(WORK TO BE COMPLETED) Repeat every entry exactly. Pictures stay out.

[RECORDED INFORMATION]

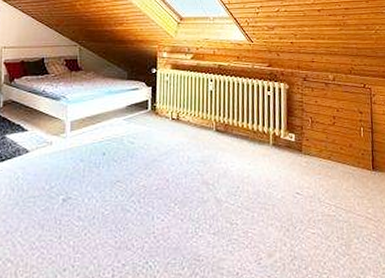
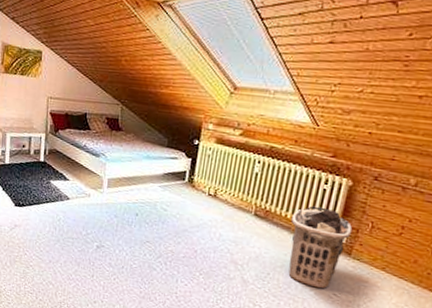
clothes hamper: none [247,112,298,191] -> present [288,206,353,289]

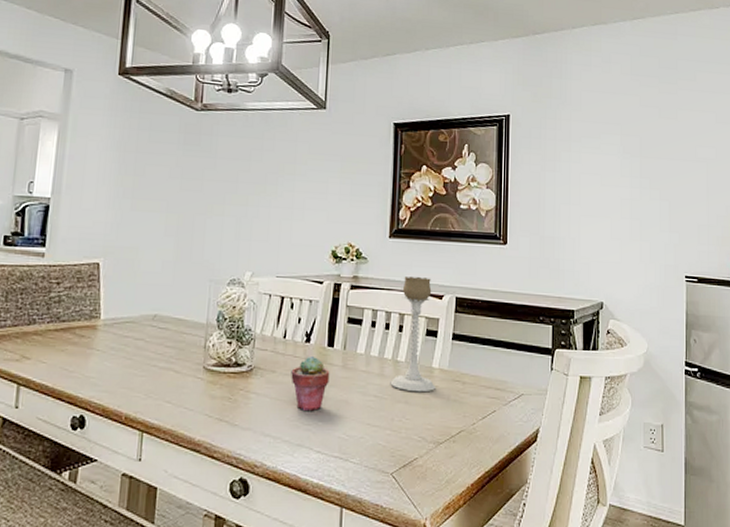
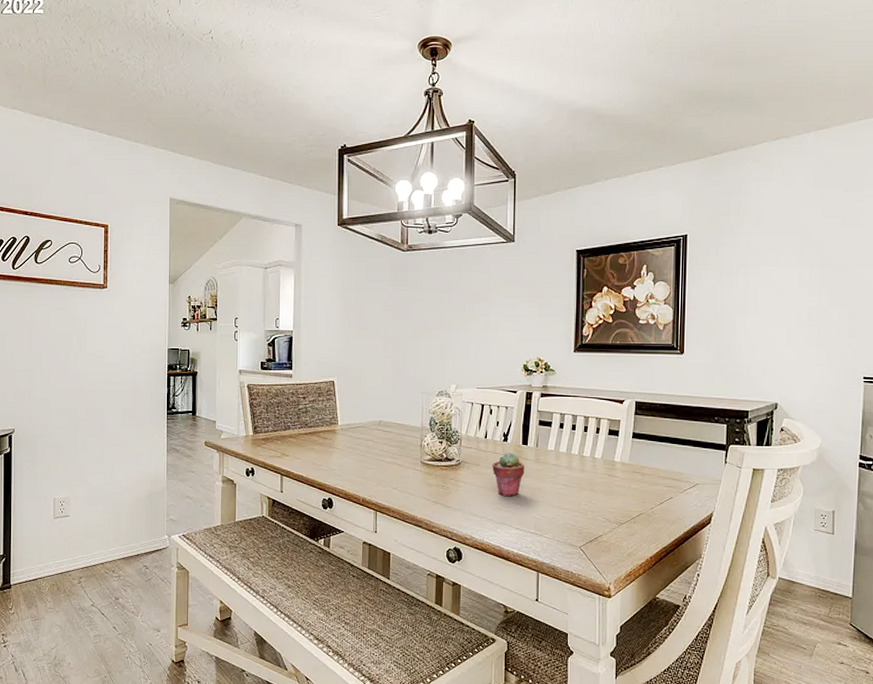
candle holder: present [390,276,435,393] -> none [577,384,617,482]

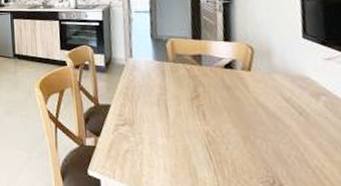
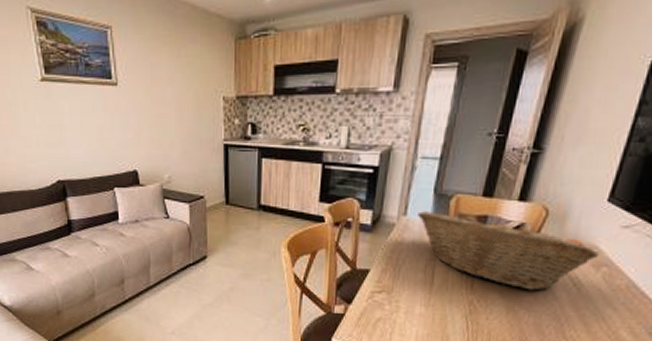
fruit basket: none [142,53,314,121] -> present [418,211,600,291]

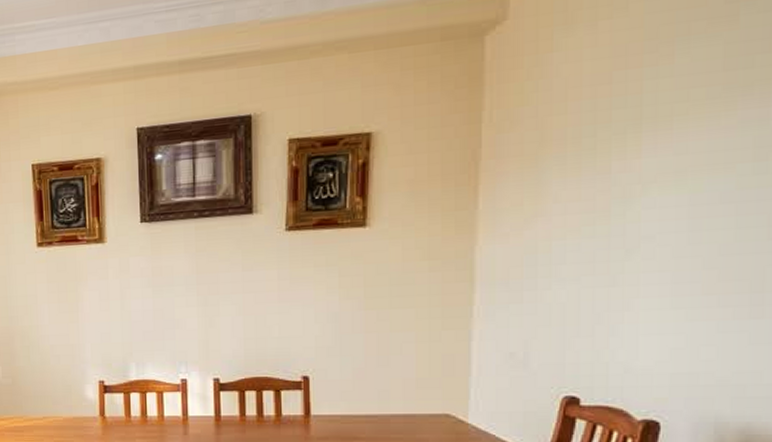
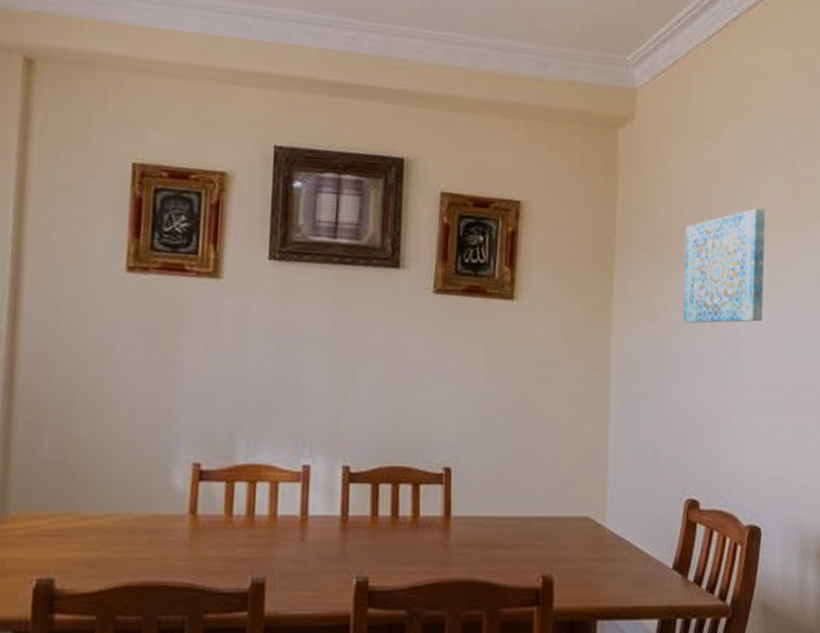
wall art: none [565,84,688,225] -> present [683,208,766,323]

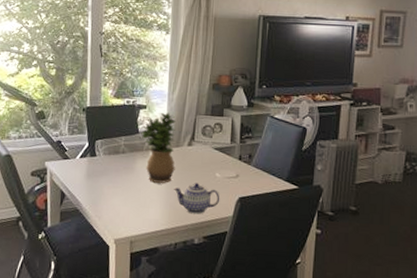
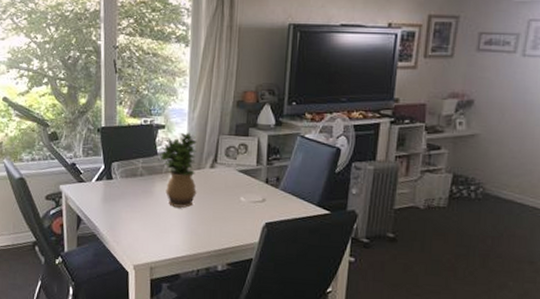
teapot: present [174,183,220,215] -> none [196,207,245,240]

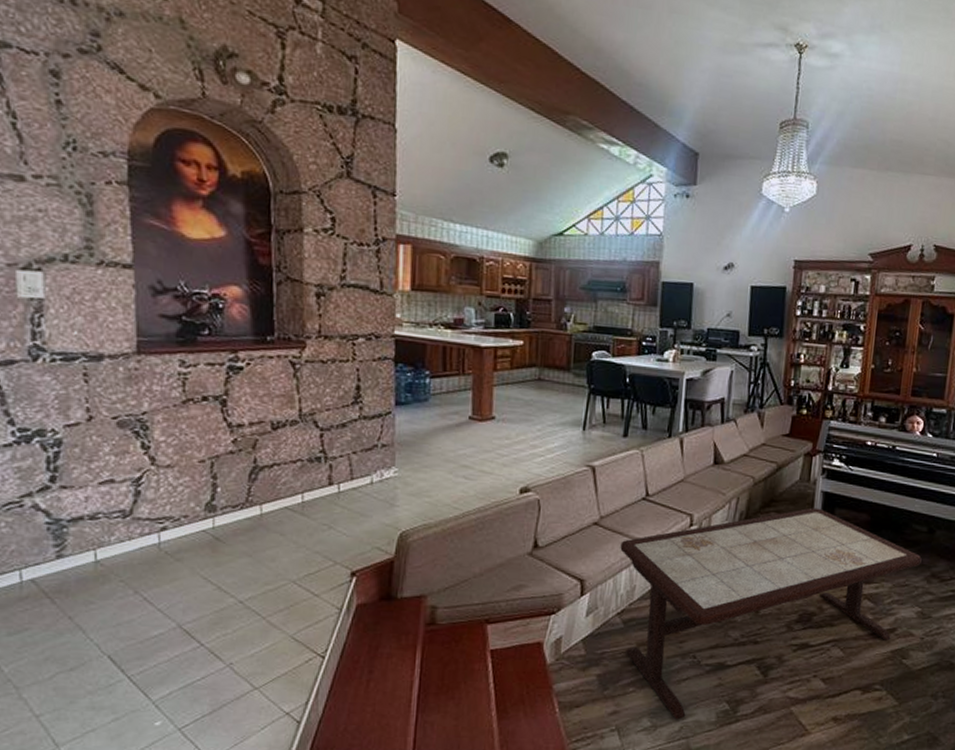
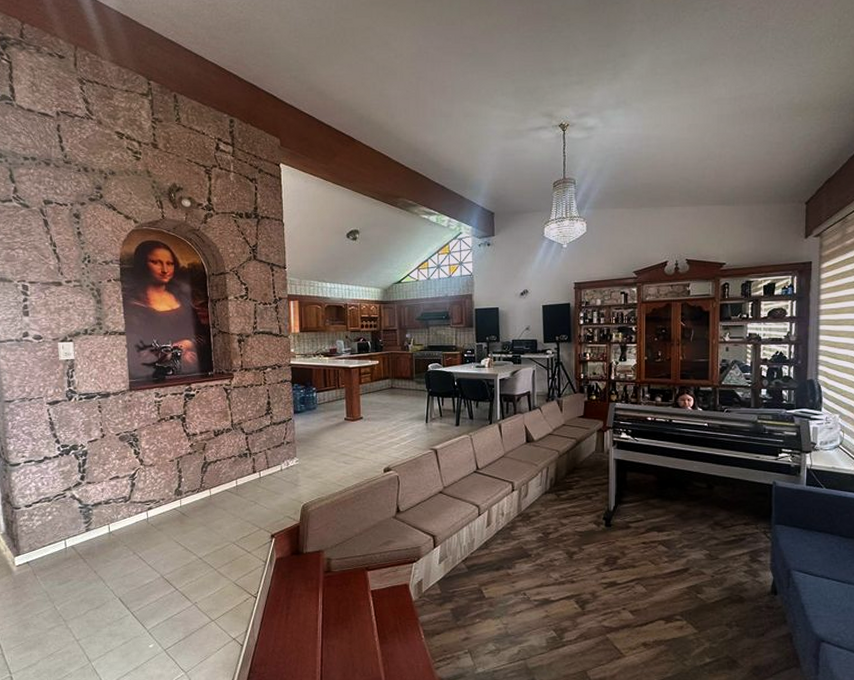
coffee table: present [620,507,922,720] -> none [460,472,704,645]

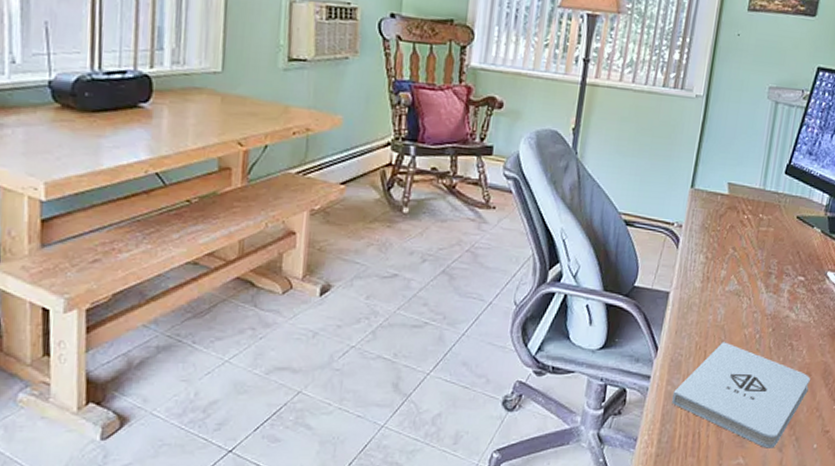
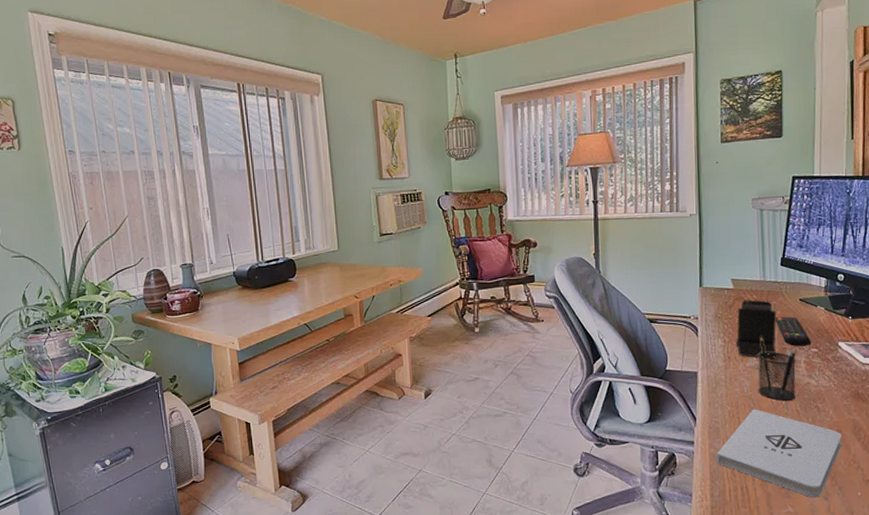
smartphone: none [718,210,772,285] -> present [735,299,778,359]
pencil holder: none [732,256,784,335] -> present [758,336,797,401]
remote control: none [766,234,800,273] -> present [774,316,812,346]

[/RECORDED INFORMATION]

(TASK RESPONSE)
clothes hamper: none [247,112,298,191] -> present [288,206,353,289]

candle holder: present [390,276,435,393] -> none [577,384,617,482]

fruit basket: none [142,53,314,121] -> present [418,211,600,291]

wall art: none [565,84,688,225] -> present [683,208,766,323]

teapot: present [174,183,220,215] -> none [196,207,245,240]

coffee table: present [620,507,922,720] -> none [460,472,704,645]

smartphone: none [718,210,772,285] -> present [735,299,778,359]
pencil holder: none [732,256,784,335] -> present [758,336,797,401]
remote control: none [766,234,800,273] -> present [774,316,812,346]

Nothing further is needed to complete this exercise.